*Selected passage:*
Personal information
- Born: 23 April 1872 Fort Beaufort, Cape Colony
- Died: 12 July 1964 (aged 92) Cradock, Cape Province, South Africa
- Batting: Right-handed
- Bowling: Right-arm

International information
- National side: South Africa;
- Only Test (cap 43): 14 February 1899 v England

Domestic team information
- 1892–93 to 1898–99: Transvaal
- 1905–06: Eastern Province

Career statistics
| Competition | Tests | First-class |
| Matches | 1 | 5 |
| Runs scored | 4 | 73 |
| Batting average | 2.00 | 9.12 |
| 100s/50s | 0/0 | 0/1 |
| Top score | 2 | 52 |
| Balls bowled | – | 18 |
| Wickets | – | 1 |
| Bowling average | – | 6.00 |
| 5 wickets in innings | – | 0 |
| 10 wickets in match | – | 0 |
| Best bowling | – | 1/6 |
| Catches/stumpings | 1/- | 5/- |
- Source: CricketArchive

= William Solomon (cricketer) =

South African cricketer (1872–1964)

*To do:*
- A) Answer these questions from the William Solomon profile, one answer per line and marked the same way:
(i) In what town was he born?
(ii) On what date did he play his only Test, and against which side?
(iii) What was his top score in first-class cricket?
- B) Carry on the William Solomon profile from its final line, "South African cricketer (1872–1964)".

*Supplied information:*
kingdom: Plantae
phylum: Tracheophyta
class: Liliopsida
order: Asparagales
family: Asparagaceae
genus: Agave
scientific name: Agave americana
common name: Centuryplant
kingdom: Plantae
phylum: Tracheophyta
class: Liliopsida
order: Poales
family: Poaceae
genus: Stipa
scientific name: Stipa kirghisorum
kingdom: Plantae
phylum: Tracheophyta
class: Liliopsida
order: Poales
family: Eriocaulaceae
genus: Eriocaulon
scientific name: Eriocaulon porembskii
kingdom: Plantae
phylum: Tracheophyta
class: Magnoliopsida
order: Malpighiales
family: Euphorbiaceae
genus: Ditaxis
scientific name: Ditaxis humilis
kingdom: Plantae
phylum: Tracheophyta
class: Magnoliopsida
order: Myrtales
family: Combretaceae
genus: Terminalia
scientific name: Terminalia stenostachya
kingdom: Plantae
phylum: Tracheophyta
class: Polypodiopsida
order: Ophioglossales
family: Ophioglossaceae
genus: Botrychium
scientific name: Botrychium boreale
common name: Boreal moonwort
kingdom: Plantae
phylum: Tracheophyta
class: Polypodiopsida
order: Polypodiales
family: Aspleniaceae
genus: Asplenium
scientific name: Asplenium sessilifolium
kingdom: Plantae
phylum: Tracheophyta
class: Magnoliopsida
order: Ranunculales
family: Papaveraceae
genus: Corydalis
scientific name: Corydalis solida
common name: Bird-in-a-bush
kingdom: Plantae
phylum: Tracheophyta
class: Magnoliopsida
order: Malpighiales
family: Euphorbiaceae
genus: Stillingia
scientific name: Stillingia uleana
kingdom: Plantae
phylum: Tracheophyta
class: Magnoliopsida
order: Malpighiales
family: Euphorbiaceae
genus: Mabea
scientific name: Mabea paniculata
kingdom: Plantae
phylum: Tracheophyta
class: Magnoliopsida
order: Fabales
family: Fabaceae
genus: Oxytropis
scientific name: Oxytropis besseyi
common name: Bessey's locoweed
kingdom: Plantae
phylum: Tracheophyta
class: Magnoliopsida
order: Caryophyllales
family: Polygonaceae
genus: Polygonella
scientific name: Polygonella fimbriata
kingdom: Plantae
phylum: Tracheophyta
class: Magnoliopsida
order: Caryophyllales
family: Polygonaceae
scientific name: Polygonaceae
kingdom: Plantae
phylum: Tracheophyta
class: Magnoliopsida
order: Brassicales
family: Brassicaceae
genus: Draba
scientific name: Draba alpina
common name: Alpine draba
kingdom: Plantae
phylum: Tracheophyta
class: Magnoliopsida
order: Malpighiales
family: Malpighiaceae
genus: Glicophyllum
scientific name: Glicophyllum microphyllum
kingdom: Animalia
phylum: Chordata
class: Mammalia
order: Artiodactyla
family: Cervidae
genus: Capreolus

*Results for each task:*
- A)
(i) Fort Beaufort, Cape Colony
(ii) 14 February 1899, against England
(iii) 52

- B)
William Rodger Thomson Solomon (23 April 1872 in Fort Beaufort, Cape Colony – 12 July 1964 in Cradock, Eastern Cape) was a Cape Colony cricketer who played in one Test in 1899.

Solomon was selected in South Africa's side for the First Test after scoring two courageous fifties against the touring English team in February 1899. Until Norman Giddy scored 66 for Border in the seventh match of the tour no batsman had reached 50 against the English side. Then Solomon scored 64 for a Johannesburg XV and 52 for Transvaal. He was unable to continue this success into the Test series, however, and after making 2 in each innings he was not selected again.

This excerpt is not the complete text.